In this project I aim to perform credit card fraud detection using the PageRank Algorithmn in Rust. The project is organized into three main modules: "csv_reader", "pagerank", and "main".
The project utilizes a challenging dataset, described by the authors as “unbalanced” due to only 0.172% of the data comprising of fraudulent credit card transactions. Additionally, this dataset has more than 280,000 individual transactions, making it the largest dataset I worked with until now. Most of the features of the transactions are transformed (to numerical values) because of PCA (Principal Component Analysis) due to confidentiality concerns, this would most likely require me to test for multiple features and compare them, only allowing me to suspect what the features from V1 to V28 mean. The only features not transformed are Time, Amount and Class (fraudulent or not).
link: https://www.kaggle.com/datasets/joebeachcapital/credit-card-fraud
This module handles reading the credit card dataset from a CSV file and creating a test dataset for the fraud detection algorithm.
Record Struct: Represents a single record in the credit card dataset, containing time, numeric columns, amount, and class information. read_csv_file Function: Reads the CSV file, parsing each record into a Record struct, and returns a vector of these records. create_test_dataset Function: Takes the original dataset and selects a specified number of records for testing, ensuring a balance between non-fraudulent and fraudulent transactions.
This module implements the PageRank algorithm, which assigns scores to each transaction node in the graph. It also provides functions for initializing PageRank scores, running the algorithm, and identifying potentially fraudulent transactions.
TransactionNode Struct: Represents a node in the credit card transaction graph, storing features and PageRank scores.
CreditCardGraph Struct: Represents the credit card transaction graph with nodes and edges.

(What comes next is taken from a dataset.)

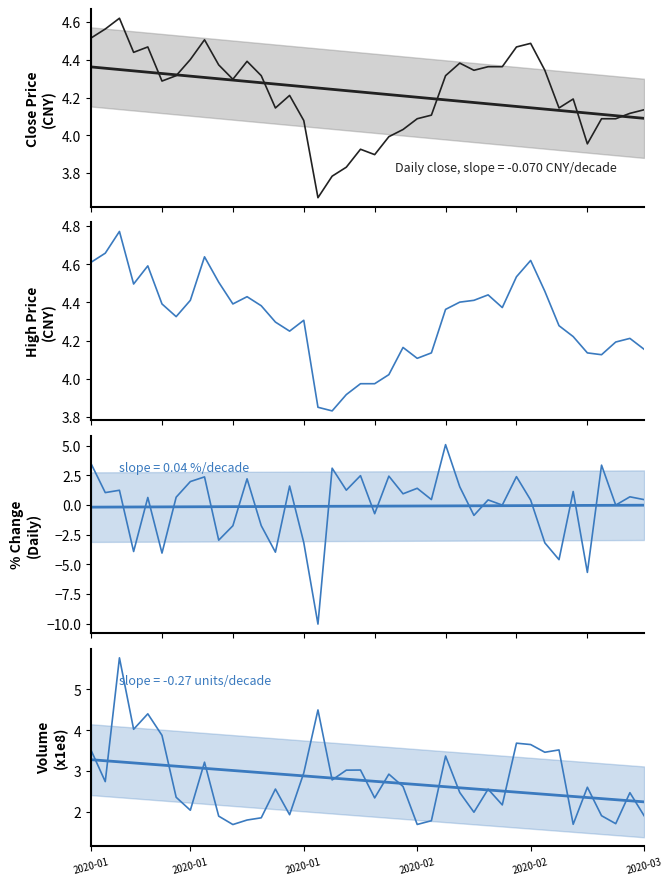

In Close price, how many points are lower than both neighbors (excluding endpoints)?

9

initialize_pagerank Function: Initializes the PageRank scores for each node in the graph.
pagerank Function: Runs the PageRank algorithm on the graph, updating scores iteratively.
identify_fraudulent_transactions Function: Identifies potentially fraudulent transactions based on a specified threshold sum.
The main function orchestrates the entire credit card fraud detection process.
Adjustable Parameters: The user can set parameters such as the number of selected records, the threshold sum, damping factor, and maximum iterations for the PageRank algorithm.
Reading the Dataset: Reads the original credit card dataset from a CSV file.
Creating the Test Dataset: Utilizes the create_test_dataset function to create a test dataset, printing information about the selected records.
Initializing and Running PageRank: Initializes a credit card graph, populates edges, and runs the PageRank algorithm using adjustable parameters.
Identifying Fraudulent Transactions: Applies the fraud identification logic based on the calculated PageRank scores and evaluates predictions.
Evaluation Metrics: The code calculates and prints precision, recall, and F1 score to evaluate the model's performance in identifying fraudulent transactions.
Test CSV Reading: Validate CSV file reading.
The main function orchestrates the entire credit card fraud detection process. Test CSV Reading: Validate CSV file reading. Test Fraudulent Identification: Verify accuracy in identifying fraud.
You can run the project from the main function, it has some adjustable parameters that the user can adjust before running main. I have provided screenshots of an example result output in this repository. Mind that the code might need some time to run due to the size of the dataset.
Most limitations of this project stem from the dataset size, which was quite difficult to work with, especially due to the confidential PCA information. The code most likelyy can be optimized to increase accuracy, however it would require techniques that are perhaps out of the scope of this class. I believe that graph analysis is not the best methodology to go about this dataset, with regression being the more obvious choice, graph analysis nevertheless could be utilized as well, but at a higher complexity in order to get better results.